Inflation is defined as the increased cost for goods and services over a period of time, which happens when demand for goods is higher than what the supply chains can handle. Too much inflation is bad for the economy. Many economists can agree that an ideal rate that wouldn’t harm the economy is about 2% per year. The current inflation rate as of now is 8.20. That is 4 times the normal amount.
There are Three Types of Inflation:
Demand-pull inflation: There are not enough goods or services being produced to keep up with consumer demand, causing prices to rise
Cost-push inflation: The cost of producing goods and services rises, which makes businesses have no choice but to raise their prices.
Built-in inflation: Workers want higher wages to meet the rise in living costs. Businesses have to raise prices in order to counteract rising wages, leading to a self-reinforcing loop of wage and price increases.
The U.S is currently dealing with all three types of inflation but mainly the issue is the demand–pull inflation.
Americans have money saved and want to spend it, but companies cannot keep up with the amount of product.
What Does This Have to do With Property Owners?
One issue happening with inflation is that rising prices are causing people to move out of state.
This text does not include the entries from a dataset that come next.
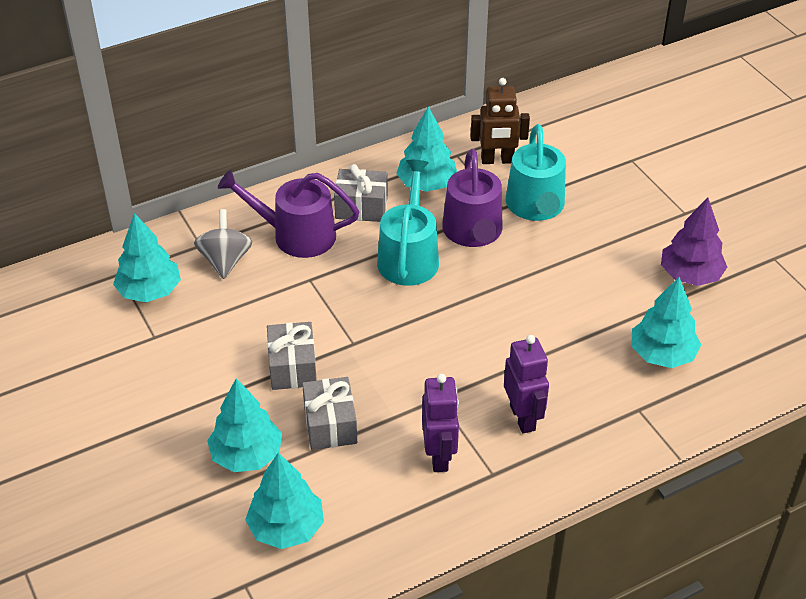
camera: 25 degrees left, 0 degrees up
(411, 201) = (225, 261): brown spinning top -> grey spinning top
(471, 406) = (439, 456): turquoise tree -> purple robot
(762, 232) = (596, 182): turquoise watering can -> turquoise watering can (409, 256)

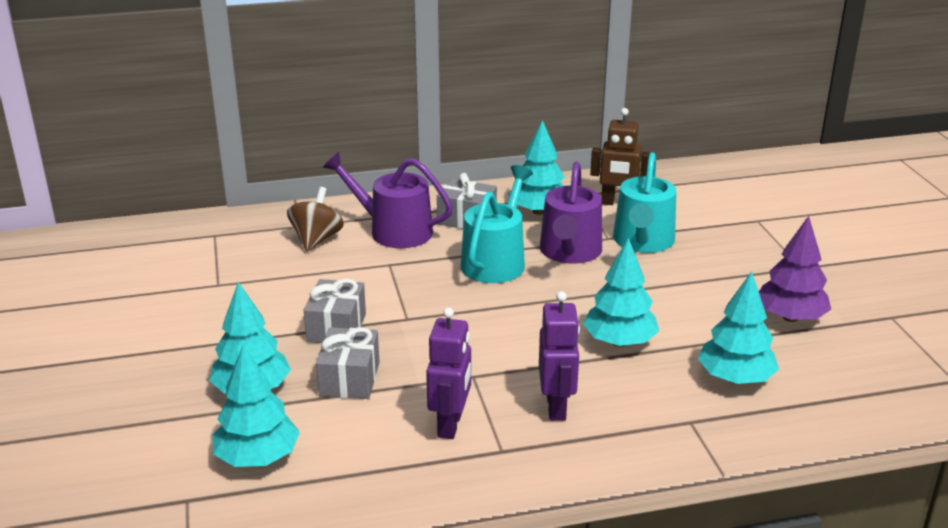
camera: 15 degrees right, 15 degrees down
(149, 291) = (234, 251): turquoise tree -> turquoise tree (619, 342)
(225, 261) = (316, 239): grey spinning top -> brown spinning top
Many people cannot keep up with the rise in rent or cost of living, so they move elsewhere. Meaning less money is coming in for properties.
Higher costs and wait times may happen for any repairs needed to be made.
Supply chains are running out of goods faster than normal. When you go to the store, and look at the shelves, there’s a chance a lot of products are missing or there’s a limit to how much of something can be sold.
Prices of goods can fluctuate from month to month. Higher costs mean the need to save more for future projects. If an emergency repair needs to be made, there needs to be enough money saved in order to pay for that. With materials costing more than normal, the labor cost will most likely also rise.
Don’t be surprised if prices continue to go up.
It is unknown how long this period of inflation will last.
To maintain the pace of things, we must swiftly adapt to the current economy.